Book Blog: The Language Inside by Holly Thompson

Because I've been working on a verse novel, I've been reading scads of verse novels. The beauty of this form is not only that you get gorgeous language, rhythm, sounds, imagery, and more--you also get a very quick read. This is a benefit if you happen to be chasing a toddler around (this means you, too, Jodi and Bret)! Today I'm thrilled to share Holly Thompson's The Language Inside.

Although she's an American, Emma has spent her entire life in Japan, and feels she belongs there. She also feels needed, because at the book's outset, the 2011 tsunami has ravaged the country, and families she knows are in trouble. When her mother's illness forces Emma's family to move in with her grandmother in the United States, Emma experiences culture shock, migraines, and a fierce desire to return to Japan. Through her grandmother's meddling, she volunteers in a long-term care center where she bonds through poetry with Zena, a patient who can communicate only by blinking. She also befriends Samnang, a fellow volunteer and dancer who slowly captures her heart. Over time, her desire to return to Japan is tempered with her desire to stay in the US, and she must make a heartwrenching decision.
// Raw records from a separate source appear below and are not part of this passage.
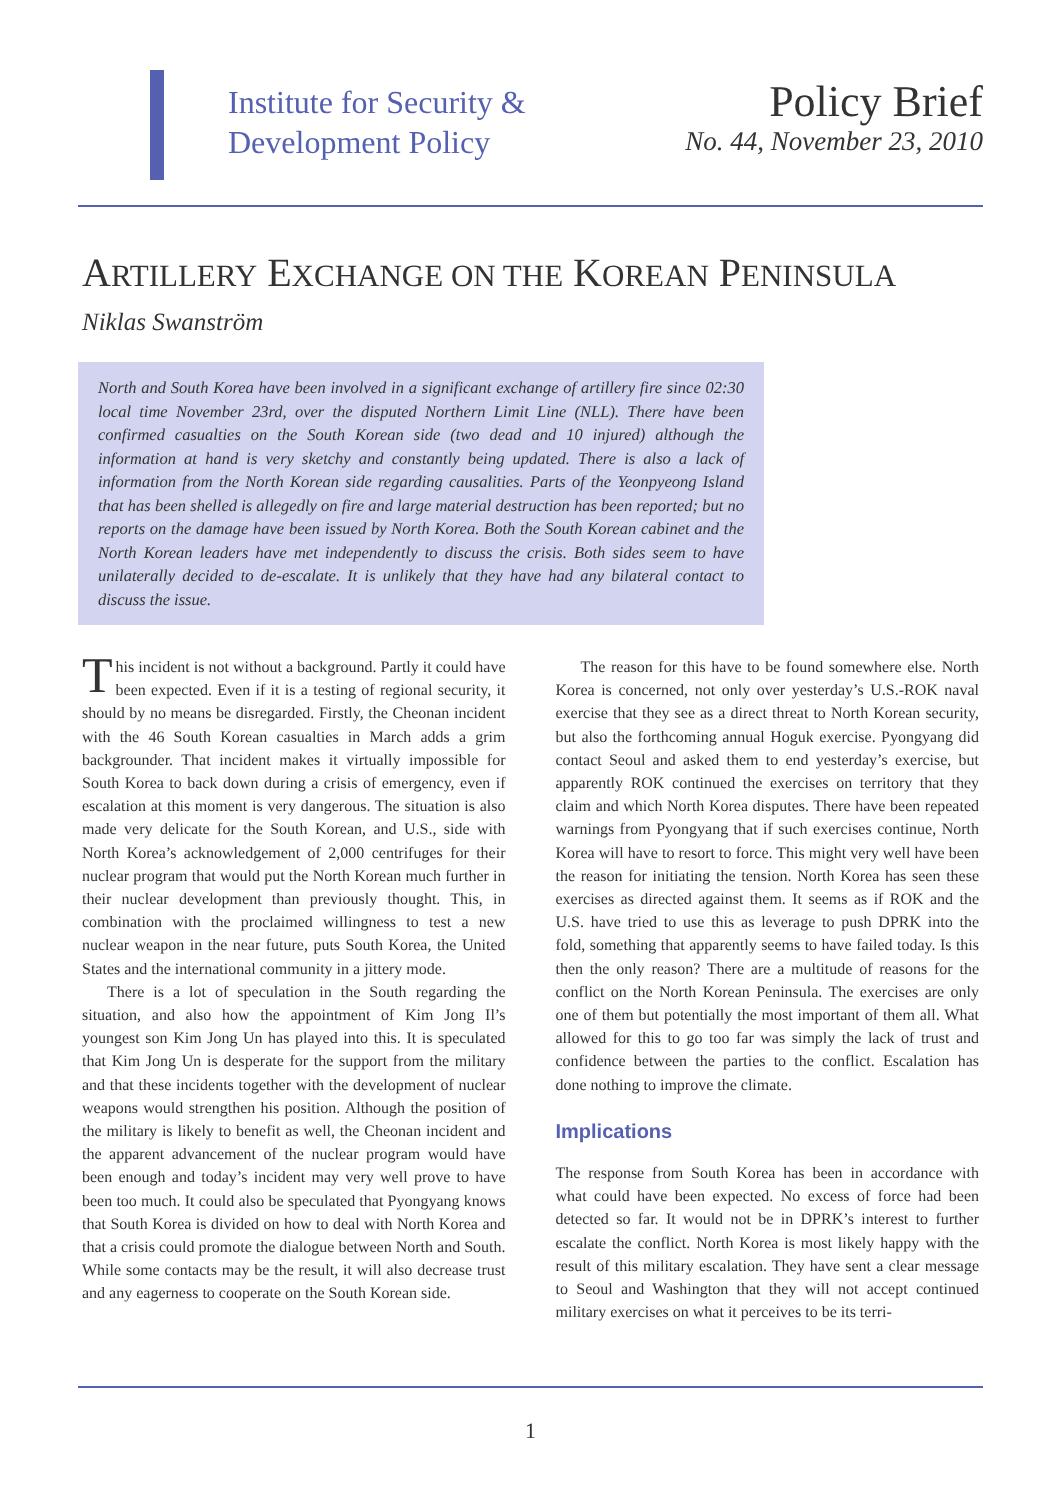Institute for Security &
Development Policy
Policy Brief
No. 44, November 23, 2010
ARTILLERY EXCHANGE ON THE KOREAN PENINSULA
Niklas Swanström
North and South Korea have been involved in a significant exchange of artillery fire since 02:30 local time November 23rd, over the disputed Northern Limit Line (NLL). There have been confirmed casualties on the South Korean side (two dead and 10 injured) although the information at hand is very sketchy and constantly being updated. There is also a lack of information from the North Korean side regarding causalities. Parts of the Yeonpyeong Island that has been shelled is allegedly on fire and large material destruction has been reported; but no reports on the damage have been issued by North Korea. Both the South Korean cabinet and the North Korean leaders have met independently to discuss the crisis. Both sides seem to have unilaterally decided to de-escalate. It is unlikely that they have had any bilateral contact to discuss the issue.
This incident is not without a background. Partly it could have been expected. Even if it is a testing of regional security, it should by no means be disregarded. Firstly, the Cheonan incident with the 46 South Korean casualties in March adds a grim backgrounder. That incident makes it virtually impossible for South Korea to back down during a crisis of emergency, even if escalation at this moment is very dangerous. The situation is also made very delicate for the South Korean, and U.S., side with North Korea’s acknowledgement of 2,000 centrifuges for their nuclear program that would put the North Korean much further in their nuclear development than previously thought. This, in combination with the proclaimed willingness to test a new nuclear weapon in the near future, puts South Korea, the United States and the international community in a jittery mode.
There is a lot of speculation in the South regarding the situation, and also how the appointment of Kim Jong Il’s youngest son Kim Jong Un has played into this. It is speculated that Kim Jong Un is desperate for the support from the military and that these incidents together with the development of nuclear weapons would strengthen his position. Although the position of the military is likely to benefit as well, the Cheonan incident and the apparent advancement of the nuclear program would have been enough and today’s incident may very well prove to have been too much. It could also be speculated that Pyongyang knows that South Korea is divided on how to deal with North Korea and that a crisis could promote the dialogue between North and South. While some contacts may be the result, it will also decrease trust and any eagerness to cooperate on the South Korean side.
The reason for this have to be found somewhere else. North Korea is concerned, not only over yesterday’s U.S.-ROK naval exercise that they see as a direct threat to North Korean security, but also the forthcoming annual Hoguk exercise. Pyongyang did contact Seoul and asked them to end yesterday’s exercise, but apparently ROK continued the exercises on territory that they claim and which North Korea disputes. There have been repeated warnings from Pyongyang that if such exercises continue, North Korea will have to resort to force. This might very well have been the reason for initiating the tension. North Korea has seen these exercises as directed against them. It seems as if ROK and the U.S. have tried to use this as leverage to push DPRK into the fold, something that apparently seems to have failed today. Is this then the only reason? There are a multitude of reasons for the conflict on the North Korean Peninsula. The exercises are only one of them but potentially the most important of them all. What allowed for this to go too far was simply the lack of trust and confidence between the parties to the conflict. Escalation has done nothing to improve the climate.
Implications
The response from South Korea has been in accordance with what could have been expected. No excess of force had been detected so far. It would not be in DPRK’s interest to further escalate the conflict. North Korea is most likely happy with the result of this military escalation. They have sent a clear message to Seoul and Washington that they will not accept continued military exercises on what it perceives to be its terri-
1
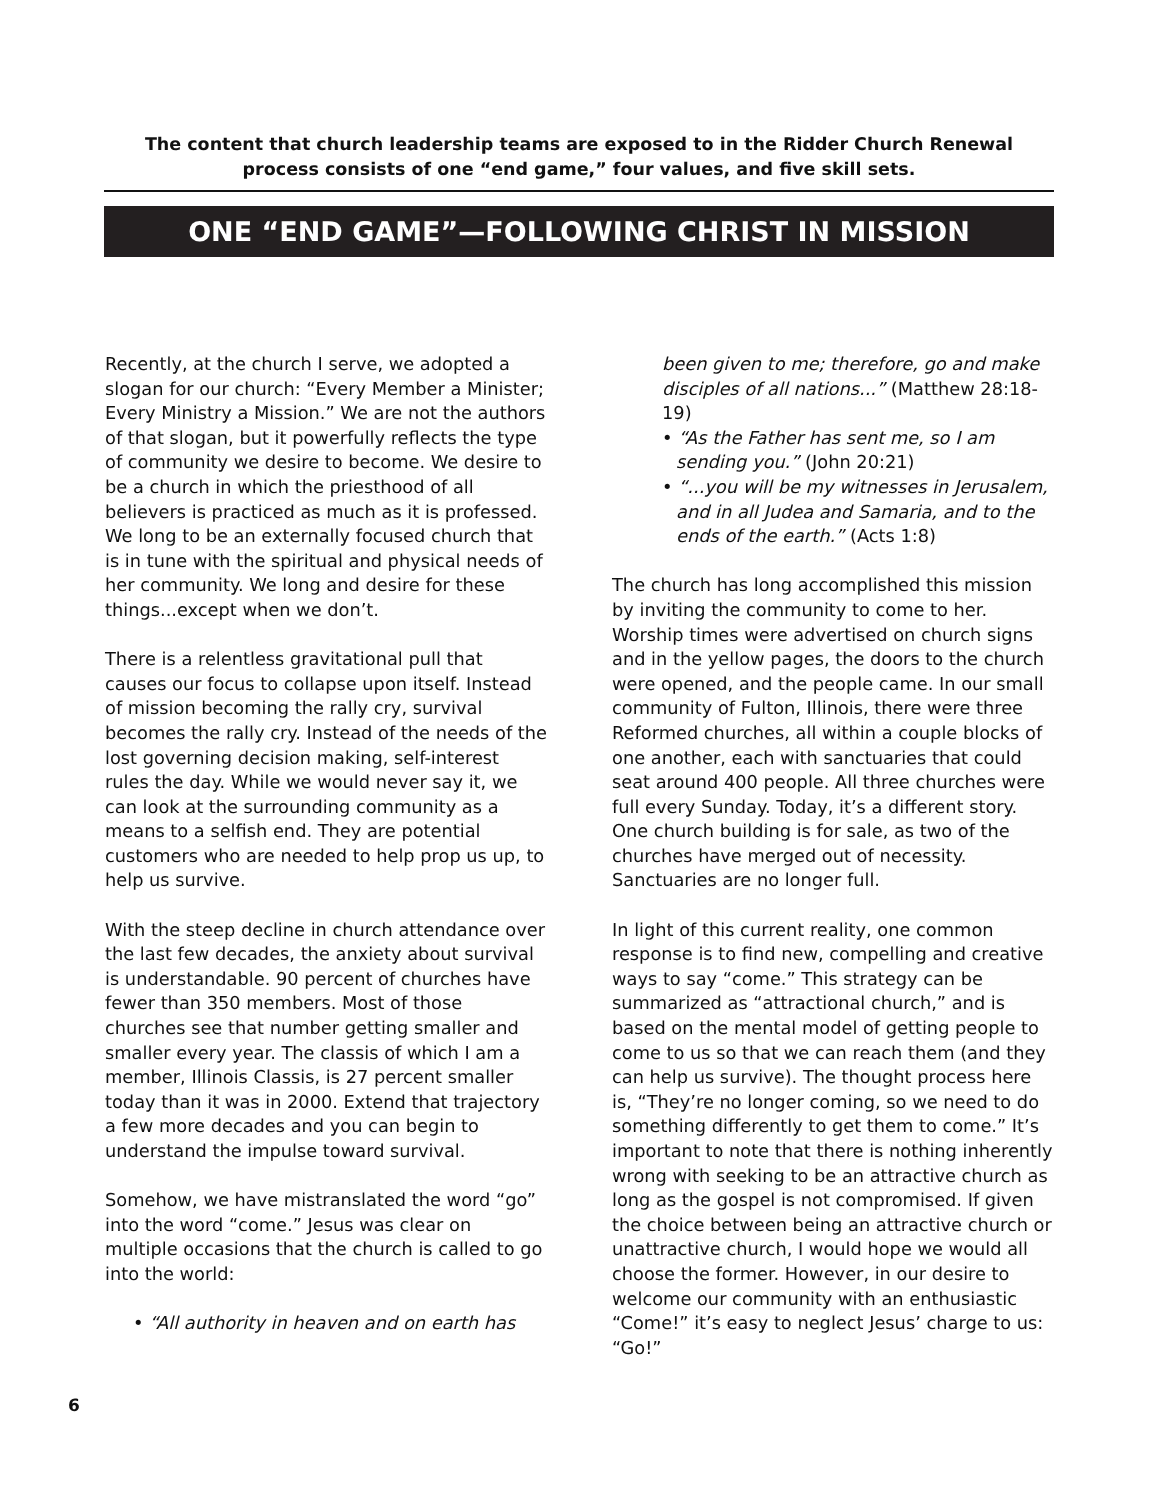The content that church leadership teams are exposed to in the Ridder Church Renewal process consists of one “end game,” four values, and five skill sets.
ONE “END GAME”—FOLLOWING CHRIST IN MISSION
Recently, at the church I serve, we adopted a slogan for our church: “Every Member a Minister; Every Ministry a Mission.” We are not the authors of that slogan, but it powerfully reflects the type of community we desire to become. We desire to be a church in which the priesthood of all believers is practiced as much as it is professed. We long to be an externally focused church that is in tune with the spiritual and physical needs of her community. We long and desire for these things...except when we don’t.
There is a relentless gravitational pull that causes our focus to collapse upon itself. Instead of mission becoming the rally cry, survival becomes the rally cry. Instead of the needs of the lost governing decision making, self-interest rules the day. While we would never say it, we can look at the surrounding community as a means to a selfish end. They are potential customers who are needed to help prop us up, to help us survive.
With the steep decline in church attendance over the last few decades, the anxiety about survival is understandable. 90 percent of churches have fewer than 350 members. Most of those churches see that number getting smaller and smaller every year. The classis of which I am a member, Illinois Classis, is 27 percent smaller today than it was in 2000. Extend that trajectory a few more decades and you can begin to understand the impulse toward survival.
Somehow, we have mistranslated the word “go” into the word “come.” Jesus was clear on multiple occasions that the church is called to go into the world:
• “All authority in heaven and on earth has
been given to me; therefore, go and make disciples of all nations...” (Matthew 28:18-19)
• “As the Father has sent me, so I am sending you.” (John 20:21)
• “...you will be my witnesses in Jerusalem, and in all Judea and Samaria, and to the ends of the earth.” (Acts 1:8)
The church has long accomplished this mission by inviting the community to come to her. Worship times were advertised on church signs and in the yellow pages, the doors to the church were opened, and the people came. In our small community of Fulton, Illinois, there were three Reformed churches, all within a couple blocks of one another, each with sanctuaries that could seat around 400 people. All three churches were full every Sunday. Today, it’s a different story. One church building is for sale, as two of the churches have merged out of necessity. Sanctuaries are no longer full.
In light of this current reality, one common response is to find new, compelling and creative ways to say “come.” This strategy can be summarized as “attractional church,” and is based on the mental model of getting people to come to us so that we can reach them (and they can help us survive). The thought process here is, “They’re no longer coming, so we need to do something differently to get them to come.” It’s important to note that there is nothing inherently wrong with seeking to be an attractive church as long as the gospel is not compromised. If given the choice between being an attractive church or unattractive church, I would hope we would all choose the former. However, in our desire to welcome our community with an enthusiastic “Come!” it’s easy to neglect Jesus’ charge to us: “Go!”
6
What I loved most about this book was the language--not only the gorgeous free verse with which the story is told, but Emma's own conflicts with language, her struggles with writing poetry and sharing so much of herself through that poetry. One of Emma's poems begins:

Lonely Is

when the language outside
is not the language inside
and words are made of just 26 letters
not parts that tell stories

So much of this novel is delightful--the rhythm of the language, the poems within the story, the descriptions of dancing, and the discoveries of culture, belonging, and friendship. It is full, and fascinating.

For a review of Holly Thompson's first YA novel, Orchards, you can read Katherine's post here.


Beth, books with beautiful language are such a gift. You can read them over and over and take away something different each time. This story sounds wonderful. Thanks!

Aaron & Robin, if you read it, I hope you enjoy it as much as I did! You might also want to give Orchards a try. Heartbreaking in places, with fantastic imagery derived from its setting in rural Japan.